AUSGEWÄHLTER TEXT:
Wurm: Rasche Hilfe für Dayli-Mitarbeiterinnen

Arbeitsmarktpolitische Instrumente für 3.300 Mitarbeiterinnen

"Ein schrecklicher Tag für alle Dayli-Mitarbeiterinnen. Wir werden alles dafür tun, dass den Frauen rasch und unbürokratisch geholfen wird, damit sie in Zukunft wieder Arbeit haben", so SPÖ-Frauensprecherin Gisela Wurm am Donnerstag gegenüber dem SPÖ-Pressedienst anlässlich der Konkurseröffnung von Dayli. Besonders empörend sei der Umgang mit den Mitarbeiterinnen. Das Management habe versagt und die Mitarbeiterinnen im Regen stehen gelassen. "Nicht nur, dass sie im Ungewissen gelassen wurden, wurden sie auch nicht entlohnt und zum Schweigen vergattert. Jetzt braucht es dringende Maßnahmen seitens der Politik, um das Schlimmste abzufedern", so Wurm. Dazu zählen die Installierung einer AMS-Hotline ab morgen 16 Uhr für alle Betroffenen und das Inanspruchnehmen aller arbeitsmarktpolitischen Instrumente wie zum Beispiel Insolvenzstiftungen. ****

Begrüßenswert sei der Einsatz von Sozialminister Rudolf Hundstorfer, der bereits heute Nachmittag eine Besprechung im Sozialministerium in Sachen Dayli anberaumt hat. "Wer seine Arbeit verliert, braucht rasche unbürokratische Hilfe und eine Perspektive", so Wurm, die als einen ersten Schritt die AMS-Hotline und die Informationsveranstaltungen des Insolvenzschutzverbandes für ArbeitnehmerInnen nennt. Die nächsten Schritte müssen in Richtung Qualifizierung und Wiedereingliederungshilfen gesetzt werden. "Damit die betroffenen Frauen so rasch als möglich wieder Arbeit haben", so Wurm. Insgesamt gab es 783 Filialen in Österreich, in Tirol sind 336 Mitarbeiterinnen betroffen.

BEREITGESTELLTE DATEN:
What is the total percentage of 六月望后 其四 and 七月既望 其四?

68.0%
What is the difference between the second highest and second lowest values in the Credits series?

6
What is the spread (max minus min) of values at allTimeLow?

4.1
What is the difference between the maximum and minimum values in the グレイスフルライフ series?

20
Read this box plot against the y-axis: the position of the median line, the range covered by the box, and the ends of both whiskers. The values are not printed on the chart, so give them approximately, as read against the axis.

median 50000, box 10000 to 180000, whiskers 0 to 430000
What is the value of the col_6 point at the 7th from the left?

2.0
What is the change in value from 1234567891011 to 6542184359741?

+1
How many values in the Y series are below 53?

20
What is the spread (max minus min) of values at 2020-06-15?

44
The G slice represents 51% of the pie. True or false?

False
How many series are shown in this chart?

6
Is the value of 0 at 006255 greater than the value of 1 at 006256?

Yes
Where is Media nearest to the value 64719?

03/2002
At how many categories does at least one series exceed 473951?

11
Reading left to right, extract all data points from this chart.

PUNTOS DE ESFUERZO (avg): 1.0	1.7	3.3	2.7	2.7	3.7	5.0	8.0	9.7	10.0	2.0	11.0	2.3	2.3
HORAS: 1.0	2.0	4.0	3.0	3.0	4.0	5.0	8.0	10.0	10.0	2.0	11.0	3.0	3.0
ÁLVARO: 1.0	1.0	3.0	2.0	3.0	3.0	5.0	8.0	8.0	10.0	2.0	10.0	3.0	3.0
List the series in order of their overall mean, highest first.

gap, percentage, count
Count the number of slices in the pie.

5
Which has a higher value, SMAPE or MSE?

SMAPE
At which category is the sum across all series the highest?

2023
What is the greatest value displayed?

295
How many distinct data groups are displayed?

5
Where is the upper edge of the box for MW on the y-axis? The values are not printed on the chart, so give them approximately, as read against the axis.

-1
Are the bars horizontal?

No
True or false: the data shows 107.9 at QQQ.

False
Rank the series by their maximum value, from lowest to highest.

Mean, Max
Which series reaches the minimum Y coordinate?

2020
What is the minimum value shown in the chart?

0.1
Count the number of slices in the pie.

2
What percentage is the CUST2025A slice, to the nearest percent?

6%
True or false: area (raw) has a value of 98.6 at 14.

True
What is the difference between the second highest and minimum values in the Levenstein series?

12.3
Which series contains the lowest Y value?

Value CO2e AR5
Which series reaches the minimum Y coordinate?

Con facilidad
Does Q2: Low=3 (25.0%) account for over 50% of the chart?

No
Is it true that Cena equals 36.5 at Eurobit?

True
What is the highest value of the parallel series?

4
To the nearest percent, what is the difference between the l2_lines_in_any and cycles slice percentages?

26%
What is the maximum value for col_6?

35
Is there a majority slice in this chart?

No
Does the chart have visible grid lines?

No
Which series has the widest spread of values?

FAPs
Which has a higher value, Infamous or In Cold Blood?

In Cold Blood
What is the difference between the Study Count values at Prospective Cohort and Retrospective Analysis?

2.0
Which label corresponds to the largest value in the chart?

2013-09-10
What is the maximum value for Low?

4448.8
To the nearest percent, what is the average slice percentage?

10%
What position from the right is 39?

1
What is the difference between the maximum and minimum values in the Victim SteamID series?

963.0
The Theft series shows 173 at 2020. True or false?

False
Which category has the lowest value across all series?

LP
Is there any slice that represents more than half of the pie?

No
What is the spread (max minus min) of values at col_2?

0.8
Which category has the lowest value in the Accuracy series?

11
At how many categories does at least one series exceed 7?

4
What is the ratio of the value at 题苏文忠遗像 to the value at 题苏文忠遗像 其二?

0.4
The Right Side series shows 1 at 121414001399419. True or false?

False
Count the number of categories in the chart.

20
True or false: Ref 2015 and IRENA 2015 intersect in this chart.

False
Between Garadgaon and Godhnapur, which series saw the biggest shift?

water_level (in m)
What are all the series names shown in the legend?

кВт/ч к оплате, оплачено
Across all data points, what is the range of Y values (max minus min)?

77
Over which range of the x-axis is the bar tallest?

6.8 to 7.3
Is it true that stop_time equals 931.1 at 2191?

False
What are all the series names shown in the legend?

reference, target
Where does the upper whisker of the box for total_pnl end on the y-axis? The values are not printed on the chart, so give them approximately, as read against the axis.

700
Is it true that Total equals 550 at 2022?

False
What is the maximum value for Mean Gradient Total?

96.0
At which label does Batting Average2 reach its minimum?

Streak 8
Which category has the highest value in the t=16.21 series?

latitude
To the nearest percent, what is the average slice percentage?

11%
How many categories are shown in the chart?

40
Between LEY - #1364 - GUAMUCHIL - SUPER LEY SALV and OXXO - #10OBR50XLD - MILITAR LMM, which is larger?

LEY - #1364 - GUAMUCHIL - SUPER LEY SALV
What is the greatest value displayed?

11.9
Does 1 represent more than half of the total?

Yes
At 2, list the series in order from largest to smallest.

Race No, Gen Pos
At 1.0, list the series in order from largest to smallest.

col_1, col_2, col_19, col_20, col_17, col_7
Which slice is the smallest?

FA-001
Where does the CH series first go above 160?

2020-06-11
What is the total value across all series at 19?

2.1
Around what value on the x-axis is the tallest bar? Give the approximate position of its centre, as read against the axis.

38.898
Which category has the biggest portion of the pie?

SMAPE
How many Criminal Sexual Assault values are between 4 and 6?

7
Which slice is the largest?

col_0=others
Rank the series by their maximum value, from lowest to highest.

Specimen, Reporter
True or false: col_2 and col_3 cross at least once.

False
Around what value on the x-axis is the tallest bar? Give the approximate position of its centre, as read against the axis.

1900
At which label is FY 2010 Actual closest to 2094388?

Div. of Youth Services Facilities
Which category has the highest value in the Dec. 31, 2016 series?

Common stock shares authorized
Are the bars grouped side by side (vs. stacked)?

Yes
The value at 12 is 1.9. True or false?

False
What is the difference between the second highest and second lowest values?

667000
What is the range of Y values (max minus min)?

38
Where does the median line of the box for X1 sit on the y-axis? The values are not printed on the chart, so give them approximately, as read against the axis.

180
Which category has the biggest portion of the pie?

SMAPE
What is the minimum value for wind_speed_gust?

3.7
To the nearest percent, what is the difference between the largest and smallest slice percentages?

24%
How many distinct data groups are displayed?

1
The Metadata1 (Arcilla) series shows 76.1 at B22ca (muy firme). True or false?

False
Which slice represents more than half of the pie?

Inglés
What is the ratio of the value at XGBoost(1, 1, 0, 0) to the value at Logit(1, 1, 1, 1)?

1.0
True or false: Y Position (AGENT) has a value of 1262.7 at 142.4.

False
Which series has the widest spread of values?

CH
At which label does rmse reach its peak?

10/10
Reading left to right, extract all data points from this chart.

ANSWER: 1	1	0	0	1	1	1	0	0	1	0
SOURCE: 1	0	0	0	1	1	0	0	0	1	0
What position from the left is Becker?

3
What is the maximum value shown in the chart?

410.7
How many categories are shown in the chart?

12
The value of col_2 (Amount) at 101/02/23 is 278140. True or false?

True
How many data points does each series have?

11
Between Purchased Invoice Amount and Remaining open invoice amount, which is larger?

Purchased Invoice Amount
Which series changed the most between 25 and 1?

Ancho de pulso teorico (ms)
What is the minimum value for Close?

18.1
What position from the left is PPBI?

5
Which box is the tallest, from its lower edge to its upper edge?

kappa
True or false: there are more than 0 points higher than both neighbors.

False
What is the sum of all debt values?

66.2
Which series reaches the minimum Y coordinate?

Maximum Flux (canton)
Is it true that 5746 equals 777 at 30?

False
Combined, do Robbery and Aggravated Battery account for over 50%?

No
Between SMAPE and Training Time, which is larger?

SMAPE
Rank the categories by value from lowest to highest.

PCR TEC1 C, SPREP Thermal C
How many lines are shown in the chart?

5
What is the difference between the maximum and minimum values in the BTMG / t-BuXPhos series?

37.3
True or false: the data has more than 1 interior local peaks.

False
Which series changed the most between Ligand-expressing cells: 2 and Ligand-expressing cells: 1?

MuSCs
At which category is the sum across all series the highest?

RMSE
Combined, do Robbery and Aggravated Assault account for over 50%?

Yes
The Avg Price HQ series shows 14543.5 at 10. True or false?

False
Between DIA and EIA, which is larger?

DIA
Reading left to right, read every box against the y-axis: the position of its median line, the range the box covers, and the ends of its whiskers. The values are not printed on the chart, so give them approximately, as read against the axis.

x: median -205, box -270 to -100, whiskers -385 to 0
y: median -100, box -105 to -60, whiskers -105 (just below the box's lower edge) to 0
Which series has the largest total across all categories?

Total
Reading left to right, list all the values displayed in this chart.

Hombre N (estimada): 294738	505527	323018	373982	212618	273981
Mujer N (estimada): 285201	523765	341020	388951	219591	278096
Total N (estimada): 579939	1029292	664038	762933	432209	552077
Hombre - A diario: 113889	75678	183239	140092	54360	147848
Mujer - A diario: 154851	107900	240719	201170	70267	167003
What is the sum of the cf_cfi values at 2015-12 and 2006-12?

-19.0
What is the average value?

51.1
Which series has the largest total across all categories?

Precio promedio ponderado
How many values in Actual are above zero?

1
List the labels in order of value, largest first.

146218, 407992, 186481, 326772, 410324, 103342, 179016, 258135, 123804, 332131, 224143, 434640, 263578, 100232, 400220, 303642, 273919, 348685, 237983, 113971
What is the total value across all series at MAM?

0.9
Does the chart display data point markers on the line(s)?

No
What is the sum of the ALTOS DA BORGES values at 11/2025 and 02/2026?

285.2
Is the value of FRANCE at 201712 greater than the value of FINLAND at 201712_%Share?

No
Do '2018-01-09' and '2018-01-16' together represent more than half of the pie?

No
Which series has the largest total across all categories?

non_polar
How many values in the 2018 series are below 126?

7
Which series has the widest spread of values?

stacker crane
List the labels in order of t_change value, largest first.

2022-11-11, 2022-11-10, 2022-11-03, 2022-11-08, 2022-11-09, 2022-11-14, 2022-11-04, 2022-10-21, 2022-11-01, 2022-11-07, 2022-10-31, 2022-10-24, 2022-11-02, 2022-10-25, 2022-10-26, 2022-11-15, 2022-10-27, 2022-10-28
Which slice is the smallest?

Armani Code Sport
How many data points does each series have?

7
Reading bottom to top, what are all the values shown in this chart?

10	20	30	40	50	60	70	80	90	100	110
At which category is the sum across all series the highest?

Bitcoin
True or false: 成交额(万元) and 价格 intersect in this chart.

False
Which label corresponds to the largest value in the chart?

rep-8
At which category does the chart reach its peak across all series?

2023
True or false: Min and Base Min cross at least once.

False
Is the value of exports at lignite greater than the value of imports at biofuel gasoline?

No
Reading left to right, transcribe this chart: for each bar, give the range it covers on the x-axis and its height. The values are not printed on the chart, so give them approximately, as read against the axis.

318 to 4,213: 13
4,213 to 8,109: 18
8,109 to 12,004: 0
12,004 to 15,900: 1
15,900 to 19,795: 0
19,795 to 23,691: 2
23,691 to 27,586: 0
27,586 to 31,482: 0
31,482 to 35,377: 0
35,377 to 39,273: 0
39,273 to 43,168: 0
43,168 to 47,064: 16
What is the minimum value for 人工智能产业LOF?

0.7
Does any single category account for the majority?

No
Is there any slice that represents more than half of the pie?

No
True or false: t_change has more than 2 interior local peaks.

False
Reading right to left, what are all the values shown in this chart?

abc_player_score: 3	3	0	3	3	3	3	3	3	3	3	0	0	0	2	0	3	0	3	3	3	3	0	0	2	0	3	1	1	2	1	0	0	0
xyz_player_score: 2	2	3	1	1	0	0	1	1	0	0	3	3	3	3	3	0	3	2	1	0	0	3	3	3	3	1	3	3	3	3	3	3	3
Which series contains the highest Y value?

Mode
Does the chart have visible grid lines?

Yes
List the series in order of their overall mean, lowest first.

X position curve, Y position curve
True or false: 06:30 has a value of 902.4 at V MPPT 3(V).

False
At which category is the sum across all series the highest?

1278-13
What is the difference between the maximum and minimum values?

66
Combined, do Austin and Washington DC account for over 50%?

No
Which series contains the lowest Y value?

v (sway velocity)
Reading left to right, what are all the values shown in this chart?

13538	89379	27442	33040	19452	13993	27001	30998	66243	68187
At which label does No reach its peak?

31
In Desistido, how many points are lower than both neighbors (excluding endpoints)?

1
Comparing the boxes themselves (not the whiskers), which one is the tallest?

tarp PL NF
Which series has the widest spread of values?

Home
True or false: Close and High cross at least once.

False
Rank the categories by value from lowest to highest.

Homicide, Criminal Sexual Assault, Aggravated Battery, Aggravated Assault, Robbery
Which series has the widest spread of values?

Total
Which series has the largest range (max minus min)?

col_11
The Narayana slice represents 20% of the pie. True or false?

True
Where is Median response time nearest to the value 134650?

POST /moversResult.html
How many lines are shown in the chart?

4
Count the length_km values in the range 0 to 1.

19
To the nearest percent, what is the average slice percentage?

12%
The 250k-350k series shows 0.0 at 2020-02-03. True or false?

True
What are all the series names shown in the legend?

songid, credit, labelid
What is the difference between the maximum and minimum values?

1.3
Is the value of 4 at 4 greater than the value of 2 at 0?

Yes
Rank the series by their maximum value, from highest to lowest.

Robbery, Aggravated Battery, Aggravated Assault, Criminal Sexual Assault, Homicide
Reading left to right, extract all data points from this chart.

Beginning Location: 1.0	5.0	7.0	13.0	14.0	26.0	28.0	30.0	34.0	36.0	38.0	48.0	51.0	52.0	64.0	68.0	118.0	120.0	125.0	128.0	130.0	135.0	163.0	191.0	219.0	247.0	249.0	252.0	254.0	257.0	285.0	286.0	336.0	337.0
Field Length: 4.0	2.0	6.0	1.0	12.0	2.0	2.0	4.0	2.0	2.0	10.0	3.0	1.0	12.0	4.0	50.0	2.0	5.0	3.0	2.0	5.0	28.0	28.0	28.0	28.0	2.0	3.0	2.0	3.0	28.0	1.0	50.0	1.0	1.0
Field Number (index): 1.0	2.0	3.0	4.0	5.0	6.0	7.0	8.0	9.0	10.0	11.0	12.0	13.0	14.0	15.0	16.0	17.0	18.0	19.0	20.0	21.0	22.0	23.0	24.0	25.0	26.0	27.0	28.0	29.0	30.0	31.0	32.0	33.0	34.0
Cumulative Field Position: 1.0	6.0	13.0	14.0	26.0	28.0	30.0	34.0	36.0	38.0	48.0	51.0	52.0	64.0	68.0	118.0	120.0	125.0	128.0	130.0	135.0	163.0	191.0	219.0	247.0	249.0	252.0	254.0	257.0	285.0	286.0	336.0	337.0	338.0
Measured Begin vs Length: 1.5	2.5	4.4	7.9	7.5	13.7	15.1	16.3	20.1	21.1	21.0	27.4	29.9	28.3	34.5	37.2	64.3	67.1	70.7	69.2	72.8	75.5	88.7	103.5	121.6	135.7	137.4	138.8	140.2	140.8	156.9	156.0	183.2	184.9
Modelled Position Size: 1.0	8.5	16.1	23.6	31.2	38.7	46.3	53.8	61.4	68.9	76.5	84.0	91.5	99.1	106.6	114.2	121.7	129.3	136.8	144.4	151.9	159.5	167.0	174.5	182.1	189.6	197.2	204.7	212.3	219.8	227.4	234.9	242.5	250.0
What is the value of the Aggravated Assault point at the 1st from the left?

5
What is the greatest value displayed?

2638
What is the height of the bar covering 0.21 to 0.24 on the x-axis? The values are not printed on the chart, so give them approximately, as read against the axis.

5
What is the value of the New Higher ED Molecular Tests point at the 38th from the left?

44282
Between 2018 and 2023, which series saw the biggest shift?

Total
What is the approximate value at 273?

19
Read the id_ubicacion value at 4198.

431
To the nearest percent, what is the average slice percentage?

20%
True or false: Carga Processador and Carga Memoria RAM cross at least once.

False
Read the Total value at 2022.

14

ZU ERLEDIGEN: Schreiben Sie aus dem Text über den Dayli-Konkurs die Passage wortgetreu ab, die mit „Begrüßenswert sei der“ beginnt und sich bis einschließlich „336 Mitarbeiterinnen betroffen.“ erstreckt.

ERGEBNIS:
Begrüßenswert sei der Einsatz von Sozialminister Rudolf Hundstorfer, der bereits heute Nachmittag eine Besprechung im Sozialministerium in Sachen Dayli anberaumt hat. "Wer seine Arbeit verliert, braucht rasche unbürokratische Hilfe und eine Perspektive", so Wurm, die als einen ersten Schritt die AMS-Hotline und die Informationsveranstaltungen des Insolvenzschutzverbandes für ArbeitnehmerInnen nennt. Die nächsten Schritte müssen in Richtung Qualifizierung und Wiedereingliederungshilfen gesetzt werden. "Damit die betroffenen Frauen so rasch als möglich wieder Arbeit haben", so Wurm. Insgesamt gab es 783 Filialen in Österreich, in Tirol sind 336 Mitarbeiterinnen betroffen.